Seahawks look to rebound vs. reeling Panthers
The Seattle Seahawks look at their small sample of shortcomings and figure things will turn around.
While the Seahawks have room for error, that has just about expired for the Carolina Panthers.
When the teams meet Sunday night in Seattle, it nearly qualifies as a must-win situation for Carolina, which is running out of second chances.
"We'll just keep fighting, keep playing," Panthers coach Ron Rivera said. "Now we still have an opportunity. We'll see what happens. There's no reason for us to look any other way, but there's a glimmer of hope. That's all you need sometimes."
The Seahawks (7-3-1) are coming off a puzzling 14-5 loss at Tampa Bay. Despite the setback, there's no sign of panic from the Seattle side.

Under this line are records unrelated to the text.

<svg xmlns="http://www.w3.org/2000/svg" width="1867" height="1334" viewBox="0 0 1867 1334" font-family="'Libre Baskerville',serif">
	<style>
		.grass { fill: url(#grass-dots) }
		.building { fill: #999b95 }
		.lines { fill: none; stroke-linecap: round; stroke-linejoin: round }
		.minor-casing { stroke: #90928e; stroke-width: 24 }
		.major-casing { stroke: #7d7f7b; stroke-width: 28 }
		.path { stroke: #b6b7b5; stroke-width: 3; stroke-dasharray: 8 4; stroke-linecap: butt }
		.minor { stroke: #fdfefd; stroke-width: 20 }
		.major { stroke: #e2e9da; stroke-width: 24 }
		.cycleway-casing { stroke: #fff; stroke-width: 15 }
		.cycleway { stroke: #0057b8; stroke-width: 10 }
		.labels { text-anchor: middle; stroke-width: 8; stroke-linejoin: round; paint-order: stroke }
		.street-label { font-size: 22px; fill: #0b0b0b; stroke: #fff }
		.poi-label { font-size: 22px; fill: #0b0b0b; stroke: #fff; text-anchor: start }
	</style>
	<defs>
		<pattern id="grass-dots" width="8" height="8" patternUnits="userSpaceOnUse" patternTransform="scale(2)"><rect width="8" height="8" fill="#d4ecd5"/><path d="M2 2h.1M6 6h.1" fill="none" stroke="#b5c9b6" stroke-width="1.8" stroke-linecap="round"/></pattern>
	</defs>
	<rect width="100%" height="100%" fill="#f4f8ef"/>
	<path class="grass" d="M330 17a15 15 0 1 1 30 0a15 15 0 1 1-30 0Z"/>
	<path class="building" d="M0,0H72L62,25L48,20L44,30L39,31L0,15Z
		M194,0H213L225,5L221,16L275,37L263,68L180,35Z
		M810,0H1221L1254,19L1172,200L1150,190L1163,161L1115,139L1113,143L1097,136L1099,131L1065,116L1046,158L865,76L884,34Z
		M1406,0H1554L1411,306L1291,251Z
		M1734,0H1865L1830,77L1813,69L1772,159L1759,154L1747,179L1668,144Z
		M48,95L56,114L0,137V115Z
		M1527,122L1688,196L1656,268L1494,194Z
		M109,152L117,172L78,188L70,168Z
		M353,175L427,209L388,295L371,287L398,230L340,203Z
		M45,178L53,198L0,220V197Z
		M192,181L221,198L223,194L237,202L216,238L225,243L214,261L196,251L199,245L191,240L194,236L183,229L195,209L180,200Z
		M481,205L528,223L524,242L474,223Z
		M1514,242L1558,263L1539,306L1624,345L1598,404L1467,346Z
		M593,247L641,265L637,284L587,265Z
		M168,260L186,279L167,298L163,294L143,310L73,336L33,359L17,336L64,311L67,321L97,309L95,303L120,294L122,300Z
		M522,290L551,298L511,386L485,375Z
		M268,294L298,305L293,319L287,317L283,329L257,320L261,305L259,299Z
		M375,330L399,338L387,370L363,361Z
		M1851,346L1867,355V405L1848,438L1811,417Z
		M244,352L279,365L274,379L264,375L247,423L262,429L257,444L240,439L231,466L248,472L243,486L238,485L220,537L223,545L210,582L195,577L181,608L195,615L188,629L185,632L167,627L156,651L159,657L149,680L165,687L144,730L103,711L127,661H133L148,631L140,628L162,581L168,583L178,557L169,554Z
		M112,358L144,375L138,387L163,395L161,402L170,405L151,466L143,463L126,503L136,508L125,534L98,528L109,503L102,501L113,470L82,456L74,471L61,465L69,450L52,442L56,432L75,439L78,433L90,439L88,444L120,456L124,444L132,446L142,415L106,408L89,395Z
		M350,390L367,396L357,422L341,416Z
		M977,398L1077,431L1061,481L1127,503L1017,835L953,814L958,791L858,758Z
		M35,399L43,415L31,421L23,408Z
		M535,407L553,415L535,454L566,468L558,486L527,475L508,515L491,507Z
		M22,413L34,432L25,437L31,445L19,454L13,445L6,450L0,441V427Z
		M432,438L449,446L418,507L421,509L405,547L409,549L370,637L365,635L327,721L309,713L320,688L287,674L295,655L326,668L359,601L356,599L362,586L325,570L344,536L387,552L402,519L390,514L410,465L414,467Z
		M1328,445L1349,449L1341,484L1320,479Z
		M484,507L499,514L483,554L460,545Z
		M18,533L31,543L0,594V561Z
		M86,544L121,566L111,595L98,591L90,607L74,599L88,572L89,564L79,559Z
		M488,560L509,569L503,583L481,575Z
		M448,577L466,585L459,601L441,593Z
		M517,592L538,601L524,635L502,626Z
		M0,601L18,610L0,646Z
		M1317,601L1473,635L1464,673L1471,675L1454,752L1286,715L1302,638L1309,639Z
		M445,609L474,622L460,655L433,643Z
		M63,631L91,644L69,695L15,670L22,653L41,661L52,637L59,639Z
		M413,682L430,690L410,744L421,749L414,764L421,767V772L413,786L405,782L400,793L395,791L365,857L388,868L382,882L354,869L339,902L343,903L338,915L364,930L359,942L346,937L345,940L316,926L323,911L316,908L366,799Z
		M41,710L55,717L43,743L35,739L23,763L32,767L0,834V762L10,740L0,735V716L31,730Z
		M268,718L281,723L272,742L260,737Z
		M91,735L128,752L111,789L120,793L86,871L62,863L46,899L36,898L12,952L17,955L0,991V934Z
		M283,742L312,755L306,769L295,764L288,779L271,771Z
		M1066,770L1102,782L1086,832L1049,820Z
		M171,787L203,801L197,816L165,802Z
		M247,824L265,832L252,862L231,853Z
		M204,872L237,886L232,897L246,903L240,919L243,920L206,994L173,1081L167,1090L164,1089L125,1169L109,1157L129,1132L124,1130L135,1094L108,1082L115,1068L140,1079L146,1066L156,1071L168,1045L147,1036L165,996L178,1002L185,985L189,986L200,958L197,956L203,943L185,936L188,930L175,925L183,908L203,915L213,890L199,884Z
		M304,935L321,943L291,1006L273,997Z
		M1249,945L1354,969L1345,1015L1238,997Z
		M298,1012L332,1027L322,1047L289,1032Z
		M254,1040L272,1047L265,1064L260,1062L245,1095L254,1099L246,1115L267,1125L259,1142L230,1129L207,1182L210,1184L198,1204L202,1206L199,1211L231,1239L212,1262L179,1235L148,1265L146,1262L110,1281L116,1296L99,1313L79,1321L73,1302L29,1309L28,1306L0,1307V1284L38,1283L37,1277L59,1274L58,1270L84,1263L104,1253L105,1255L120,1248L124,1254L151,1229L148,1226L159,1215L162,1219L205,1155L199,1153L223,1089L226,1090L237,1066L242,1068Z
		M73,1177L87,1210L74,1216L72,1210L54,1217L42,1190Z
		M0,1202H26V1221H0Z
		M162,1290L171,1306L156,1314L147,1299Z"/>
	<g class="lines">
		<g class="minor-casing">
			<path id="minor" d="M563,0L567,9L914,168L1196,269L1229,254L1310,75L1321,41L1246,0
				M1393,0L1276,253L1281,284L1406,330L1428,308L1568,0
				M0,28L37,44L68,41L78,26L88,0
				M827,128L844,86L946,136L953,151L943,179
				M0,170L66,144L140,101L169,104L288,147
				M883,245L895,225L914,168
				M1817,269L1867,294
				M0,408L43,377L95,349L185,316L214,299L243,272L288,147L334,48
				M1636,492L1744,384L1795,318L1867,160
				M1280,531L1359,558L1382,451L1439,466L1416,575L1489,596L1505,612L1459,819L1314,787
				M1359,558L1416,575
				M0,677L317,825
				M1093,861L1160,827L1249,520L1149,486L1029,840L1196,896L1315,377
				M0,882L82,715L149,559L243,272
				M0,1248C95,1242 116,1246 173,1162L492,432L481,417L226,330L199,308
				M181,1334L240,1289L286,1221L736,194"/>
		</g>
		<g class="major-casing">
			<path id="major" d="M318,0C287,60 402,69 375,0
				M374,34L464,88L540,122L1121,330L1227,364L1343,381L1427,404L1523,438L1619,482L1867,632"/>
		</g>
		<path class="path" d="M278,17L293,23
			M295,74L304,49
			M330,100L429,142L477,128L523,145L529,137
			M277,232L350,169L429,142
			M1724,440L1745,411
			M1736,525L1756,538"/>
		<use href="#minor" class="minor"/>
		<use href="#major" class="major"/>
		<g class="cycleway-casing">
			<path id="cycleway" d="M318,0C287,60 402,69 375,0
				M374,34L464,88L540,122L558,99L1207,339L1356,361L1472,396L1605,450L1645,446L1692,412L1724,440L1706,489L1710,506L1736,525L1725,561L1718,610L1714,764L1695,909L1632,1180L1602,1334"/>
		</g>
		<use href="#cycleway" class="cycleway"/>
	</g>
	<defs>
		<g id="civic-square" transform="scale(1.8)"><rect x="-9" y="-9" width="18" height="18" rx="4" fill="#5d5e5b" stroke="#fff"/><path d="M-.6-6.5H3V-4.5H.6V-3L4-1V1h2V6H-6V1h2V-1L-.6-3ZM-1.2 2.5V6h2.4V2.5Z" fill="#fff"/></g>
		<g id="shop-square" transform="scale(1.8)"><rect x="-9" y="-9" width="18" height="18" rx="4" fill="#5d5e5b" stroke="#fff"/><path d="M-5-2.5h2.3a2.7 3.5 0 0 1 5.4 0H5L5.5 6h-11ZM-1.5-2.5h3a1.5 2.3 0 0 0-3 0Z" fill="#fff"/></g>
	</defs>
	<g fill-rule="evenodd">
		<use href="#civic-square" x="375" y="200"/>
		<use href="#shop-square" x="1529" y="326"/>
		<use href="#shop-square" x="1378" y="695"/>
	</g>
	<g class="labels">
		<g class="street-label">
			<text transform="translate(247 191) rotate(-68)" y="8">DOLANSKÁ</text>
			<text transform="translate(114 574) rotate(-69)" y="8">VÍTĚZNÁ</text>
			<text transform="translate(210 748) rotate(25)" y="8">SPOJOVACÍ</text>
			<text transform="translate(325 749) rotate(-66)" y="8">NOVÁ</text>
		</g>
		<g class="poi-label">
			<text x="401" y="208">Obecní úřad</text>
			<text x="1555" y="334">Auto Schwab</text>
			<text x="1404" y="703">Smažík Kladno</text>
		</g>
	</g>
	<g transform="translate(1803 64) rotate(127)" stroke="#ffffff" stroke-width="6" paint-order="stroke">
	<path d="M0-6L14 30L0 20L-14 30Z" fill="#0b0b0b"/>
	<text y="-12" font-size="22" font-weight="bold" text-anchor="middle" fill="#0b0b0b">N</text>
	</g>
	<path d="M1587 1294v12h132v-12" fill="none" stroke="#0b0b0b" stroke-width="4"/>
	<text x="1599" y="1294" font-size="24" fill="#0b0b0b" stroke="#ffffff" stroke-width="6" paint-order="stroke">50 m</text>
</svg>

"I'm not worried about it a bit," Seahawks coach Pete Carroll said. "Not one bit. Let's go back to work and get right. ... I don't think this is a trend. We'll get this thing fixed."
Seattle holds first place in an otherwise weak NFC West. Carolina (4-7) occupies last place in the NFC South, though that division isn't exactly a powerful group.
"We are just trying to win a game," Panthers tight end Greg Olsen said. "We will let all that sort itself out."
The Panthers remained on the West Coast following Sunday's 35-32 loss at Oakland. They've held practices at San Jose State before heading to Seattle.
Even with that, there have been significant developments. Center Ryan Kalil (shoulder) and his backup, Gino Gradkowski (knee), were placed on injured reserve. To replace them, the Panthers signed free-agent center Ryan Wendell and added tackle Dan France from the Cleveland Browns practice squad.
"The health of this football team is very frustrating," Rivera said.
Wendell played seven seasons with the New England Patriots from 2009-15, starting 49 regular-season games and seven postseason contests.
Kalil, a five-time Pro Bowl selection, started all eight games he played this season, but missed three contests with the shoulder injury.
The Panthers also signed offensive tackles Tyrus Thompson and Jake Rodgers to the practice squad.
"It's probably a positive thing that we aren't traveling back to the East Coast," said Carolina's A.J. Klein, who was the primary replacement for All-Pro linebacker Luke Kuechly last week.
Klein noted the need to recharge after the last outing. While it's unclear if Kuechly will be available after suffering an apparent concussion Nov. 17, the encouraging aspect was that he traveled with the Panthers to the West Coast and was on the sideline (though not in uniform) for the Oakland game.
Also among those on Carolina's injury list as late as Wednesday were safety Kurt Coleman (head) and receiver Kelvin Benjamin (shoulder)
The Seahawks have roster movement as well.
Linebacker Mike Morgan (sports hernia) should be back after sitting out on injured reserve, while the status of Michael Bennett, who has been out five weeks with a knee injury, remains in question. The Seahawks have used four players to start in Morgan's spot at strongside linebacker during his absence.
The situation on safety Earl Thomas is more in doubt after he missed a game with a hamstring aliment.
Meanwhile, Seattle brought back receiver Kevin Smith to the practice squad. He played in 2015 for the team and was in training camp this summer before a hamstring injury derailed his hopes of landing on the roster at the start of the season.
Don't expect major changes to how the Seahawks operate even following a loss.
"I'm going to go with what we know and how we know to be," Carroll said. "We'll get back on track."
The Seahawks are 5-0 at home, though three of Seattle's home victories have come by six points or less. While the Seahawks have been far from dominant at CenturyLink Field, it will be another hostile environment for the Panthers.
"This is why you come into the league, to play these type of games," Carolina quarterback Cam Newton said.
The nature of close defeats is wearing on the Panthers.
"Now it's five games where you've lost virtually in the last few minutes," Rivera said. "It's frustrating, but that's the nature of this game."
Despite the Seahawks' sluggish offense from time to time, they're continuing to find different ways to move the ball. Quarterback Russell Wilson's running ability is something that Carroll said has been encouraging as Seattle heads into the Carolina game.
Wilson has kept his normal unwavering demeanor for the most part.
"It's pretty simple," Wilson said, "we've just got to find ways to make plays and we will. We have before."
This will mark the seventh meeting during a five-season span as the teams met in the postseason each year of the last two seasons.
In last January's divisional playoff round, Carolina scored the first 31 points and held on for a 31-24 victory.